═════ Records for the task ═════

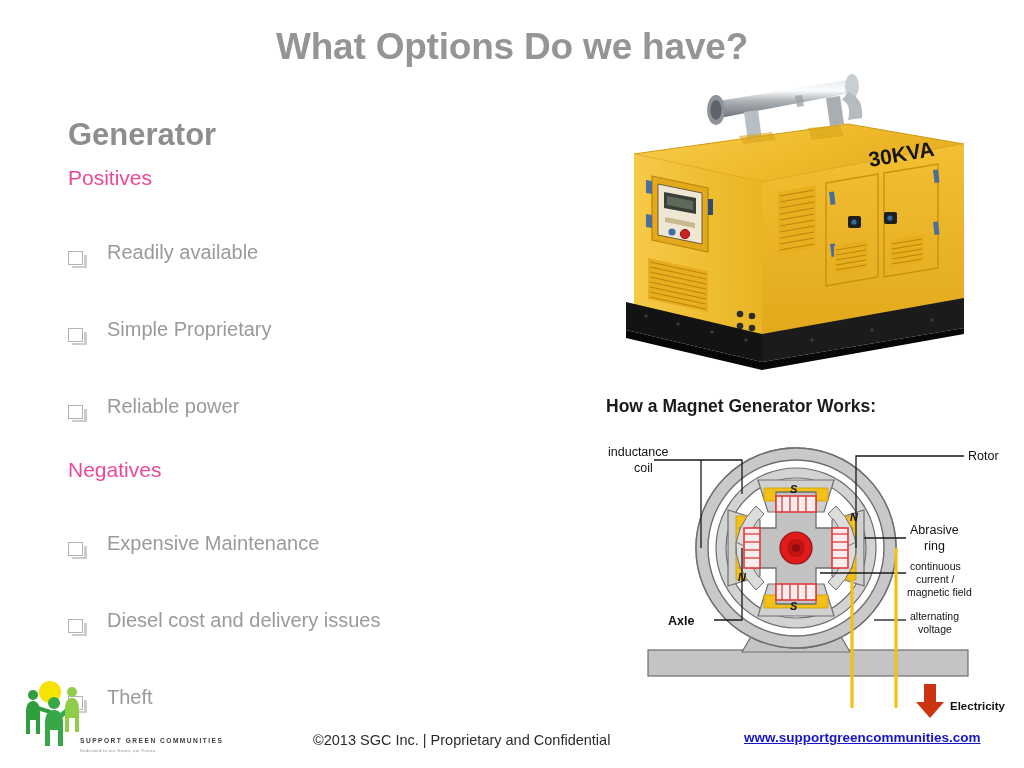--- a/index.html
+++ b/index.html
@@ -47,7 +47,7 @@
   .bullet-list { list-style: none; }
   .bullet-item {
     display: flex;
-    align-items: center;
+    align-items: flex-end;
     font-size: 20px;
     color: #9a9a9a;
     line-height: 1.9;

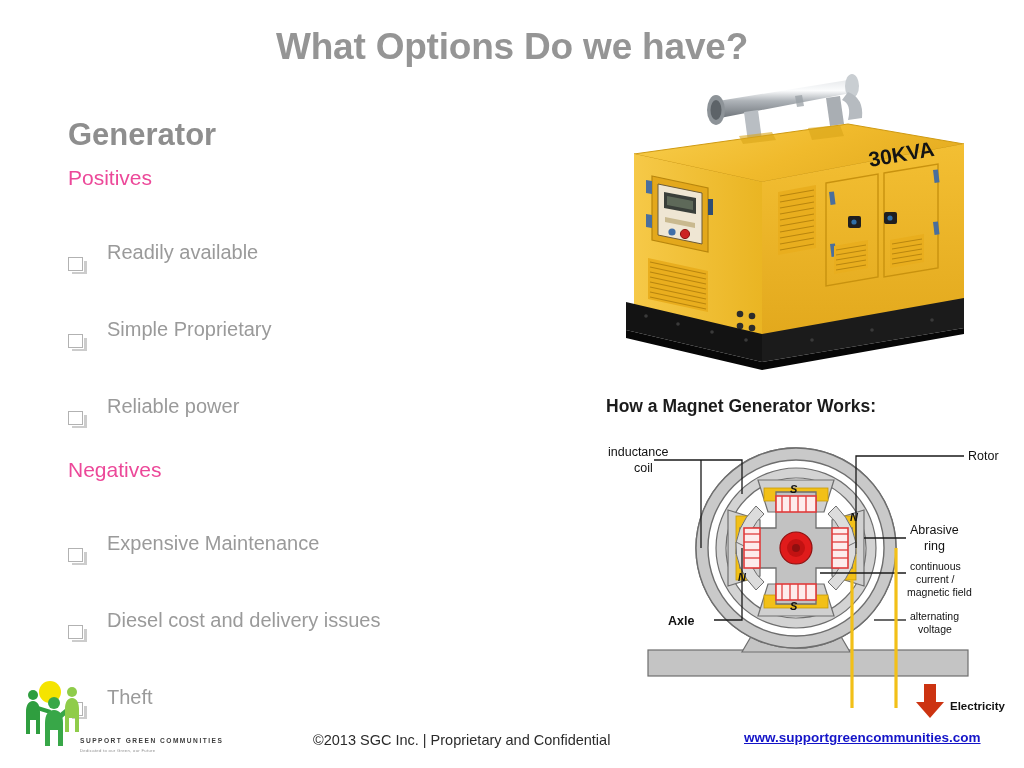--- a/index.html
+++ b/index.html
@@ -173,10 +173,6 @@
     <div class="group-label">Negatives</div>
 
     <ul class="bullet-list">
-      <li class="bullet-item">
-        <span class="checkbox-glyph"></span>
-        <span>Expensive Maintenance</span>
-      </li>
       <li class="bullet-item">
         <span class="checkbox-glyph"></span>
         <span>Diesel cost and delivery issues</span>

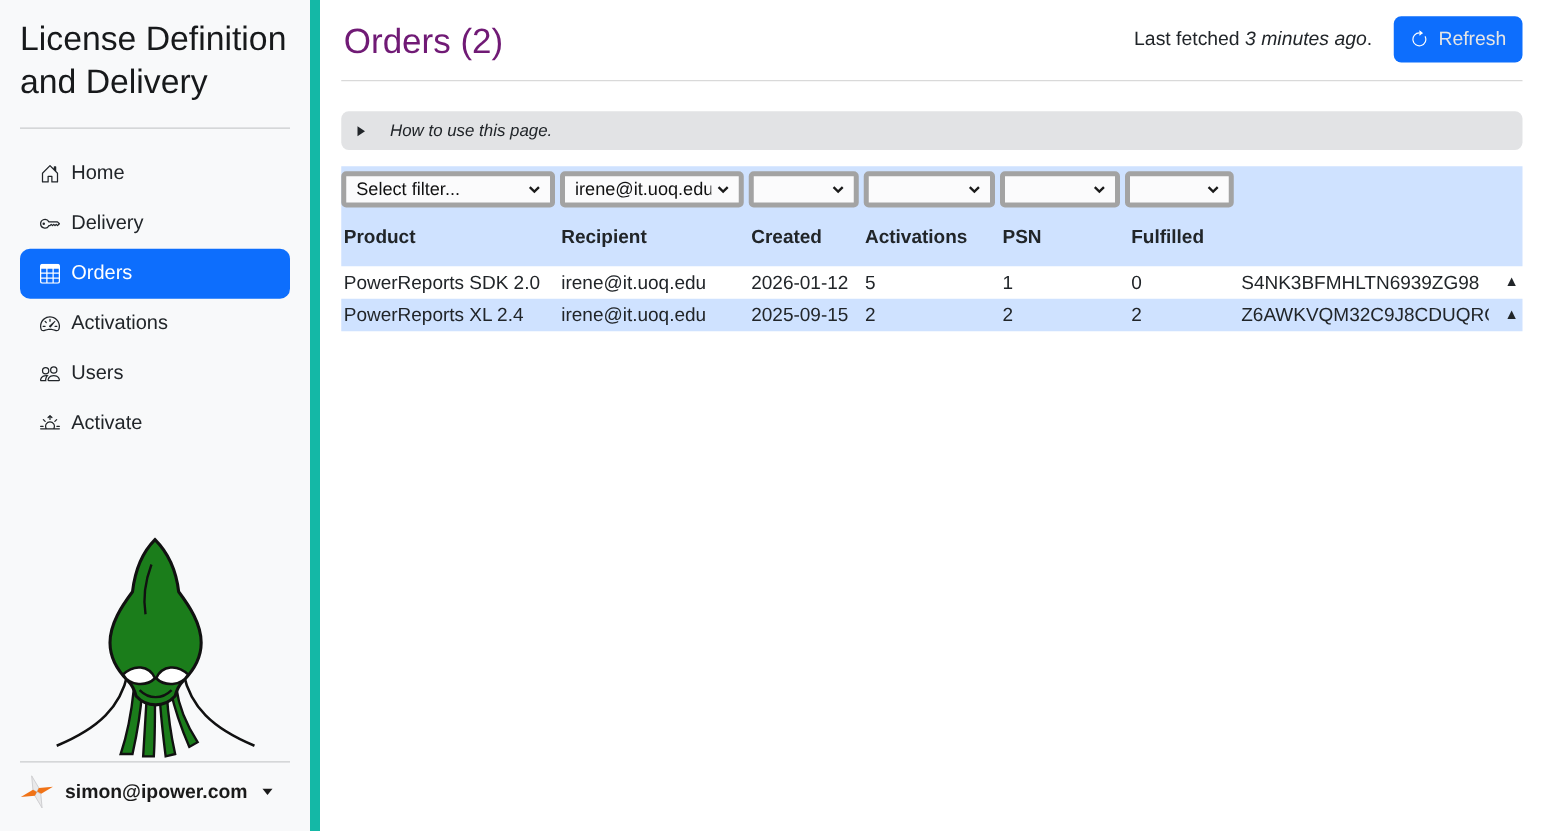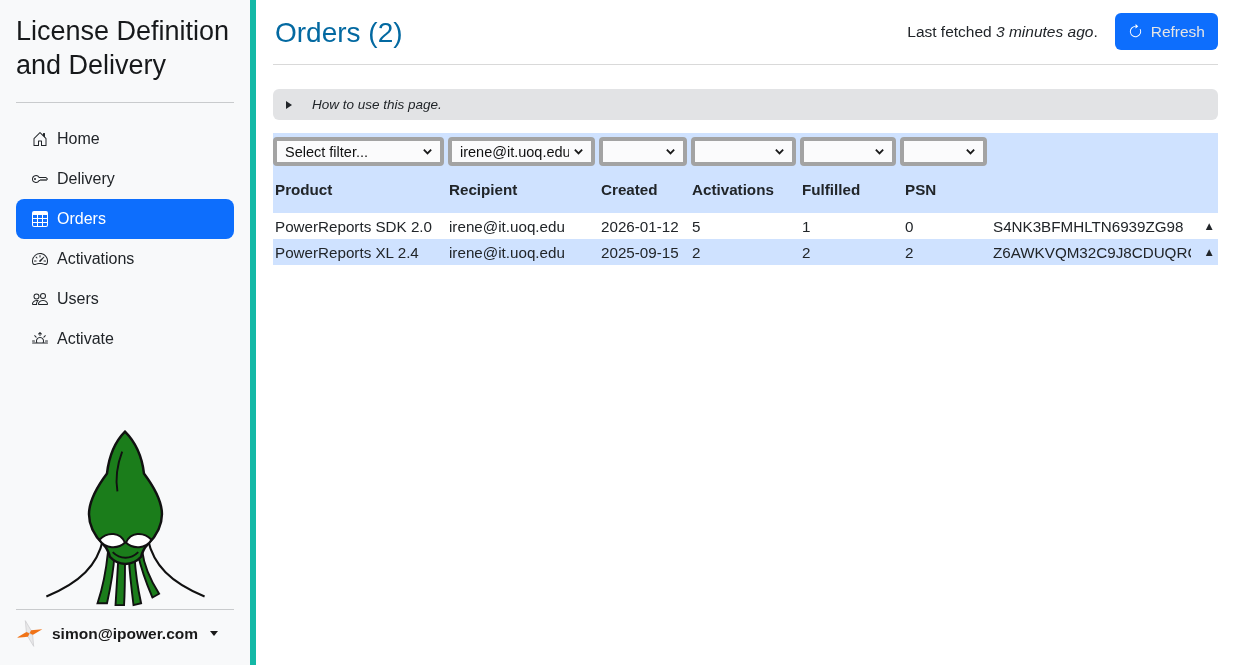--- a/index.html
+++ b/index.html
@@ -15,7 +15,7 @@
   .sidebar {
     width:256px; min-width:256px; height:665px;
     background:#f8f9fa;
-    border-right:6px solid #14b8a6;
+    border-right:8px solid #14b8a6;
     padding:14px 16px 12px 16px;
     display:flex; flex-direction:column;
   }

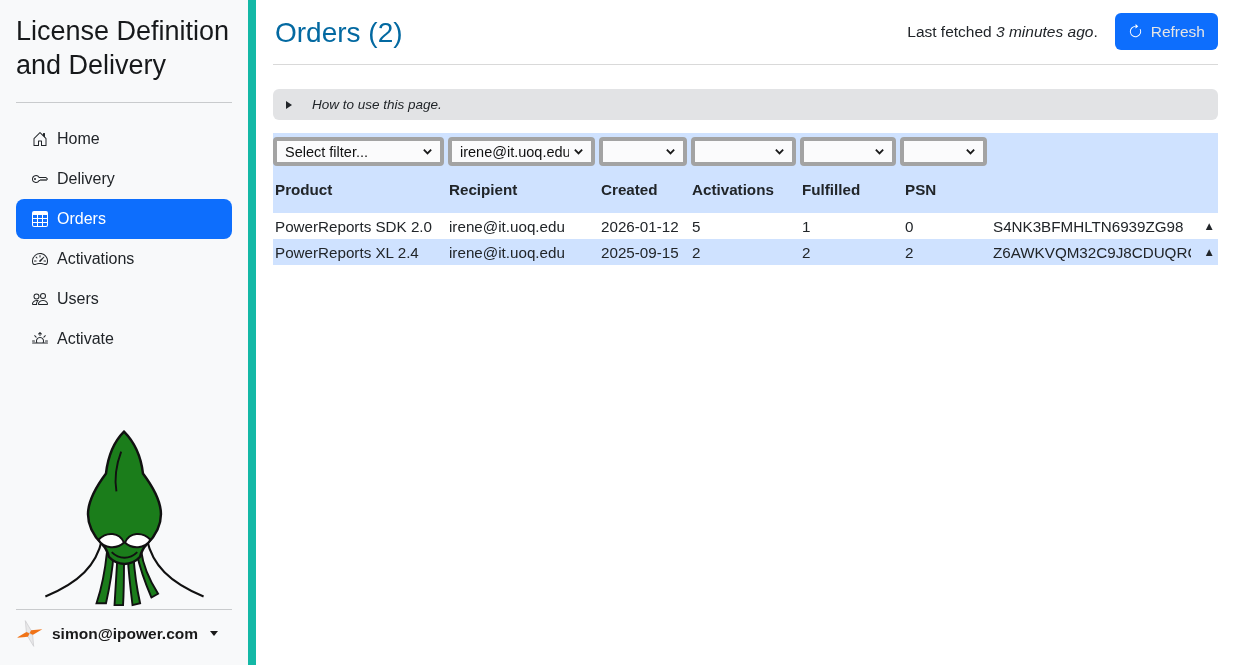--- a/index.html
+++ b/index.html
@@ -53,7 +53,7 @@
   
   .main { flex:1; padding:13px 15px 0 17px; }
   .main-header { display:flex; align-items:center; justify-content:space-between; }
-  .page-title { font-size:28px; font-weight:500; margin:2px 0 0 2px; color:#0369a1; }
+  .page-title { font-size:28px; font-weight:500; margin:2px 0 0 2px; color:#701a75; }
   .header-right { display:flex; align-items:center; gap:17px; }
   .last-fetched { font-size:15.5px; color:#212529; }
   .last-fetched .ago { font-style:italic; }

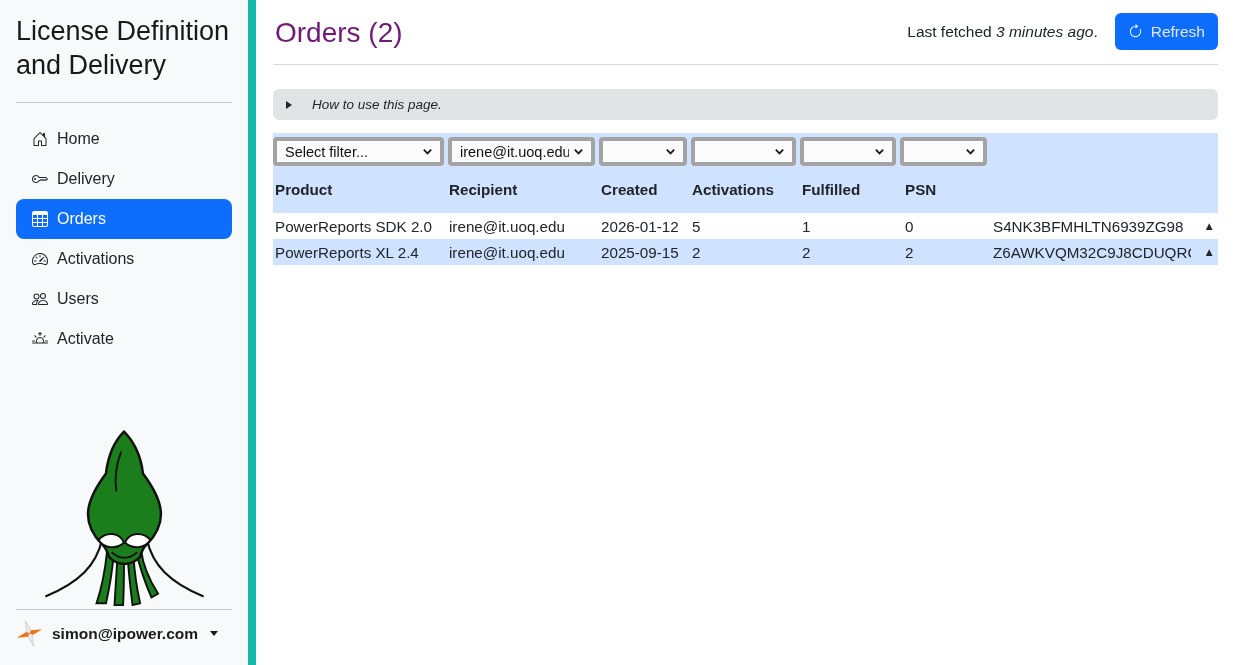--- a/index.html
+++ b/index.html
@@ -291,8 +291,8 @@
         <div class="th">Recipient</div>
         <div class="th">Created</div>
         <div class="th">Activations</div>
+        <div class="th">PSN</div>
         <div class="th">Fulfilled</div>
-        <div class="th">PSN</div>
         <div class="th"></div>
       </div>
     </div>

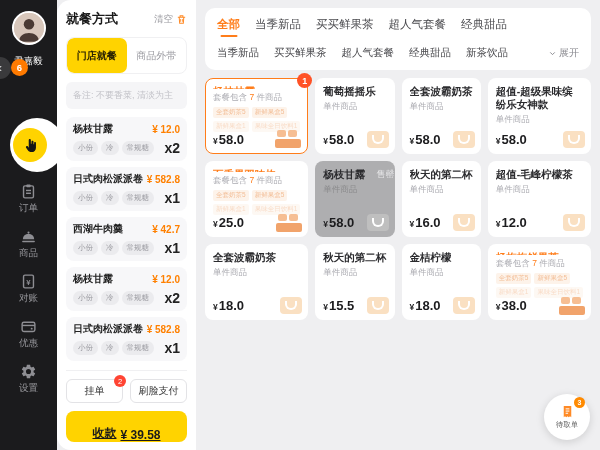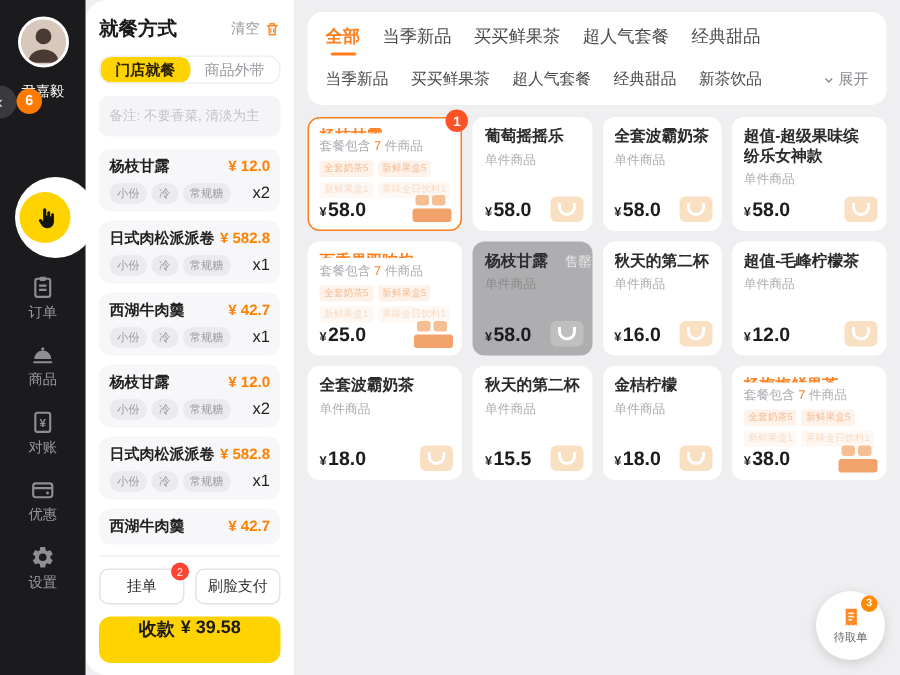--- a/index.html
+++ b/index.html
@@ -34,7 +34,7 @@
   .clear{display:flex;align-items:center;gap:3px;cursor:pointer;font-family:Liberation Serif, serif;}
   .clear-label{font-size:9.5px;color:#9a9aa0;}
   .clear svg{width:11px;height:11px;}
-  .cart-tabs{display:flex;margin-top:9px;border:1px solid #F0F0F2;border-radius:8px;height:19px;overflow:hidden;}
+  .cart-tabs{display:flex;margin-top:9px;border:1px solid #F0F0F2;border-radius:8px;height:37px;overflow:hidden;}
   .cart-tab{flex:1;display:flex;align-items:center;justify-content:center;font-size:10px;color:#9a9aa0;cursor:pointer;}
   .cart-tab.active{background:#FFD300;border-radius:7px;color:#2b2300;font-weight:bold;}
   .note{margin-top:8px;background:#F5F5F7;border-radius:6px;padding:7px;font-size:9px;color:#C2C2C8;}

═════

Exercise.
What lines of the preceding data include the string "align"? Pull them out.

Written solution.
-    align-items: center;
+    align-items: flex-end;
   .main-header { display:flex; align-items:center; justify-content:space-between; }
   .header-right { display:flex; align-items:center; gap:17px; }
   .clear{display:flex;align-items:center;gap:3px;cursor:pointer;font-family:Liberation Serif, serif;}
   .cart-tab{flex:1;display:flex;align-items:center;justify-content:center;font-size:10px;color:#9a9aa0;cursor:pointer;}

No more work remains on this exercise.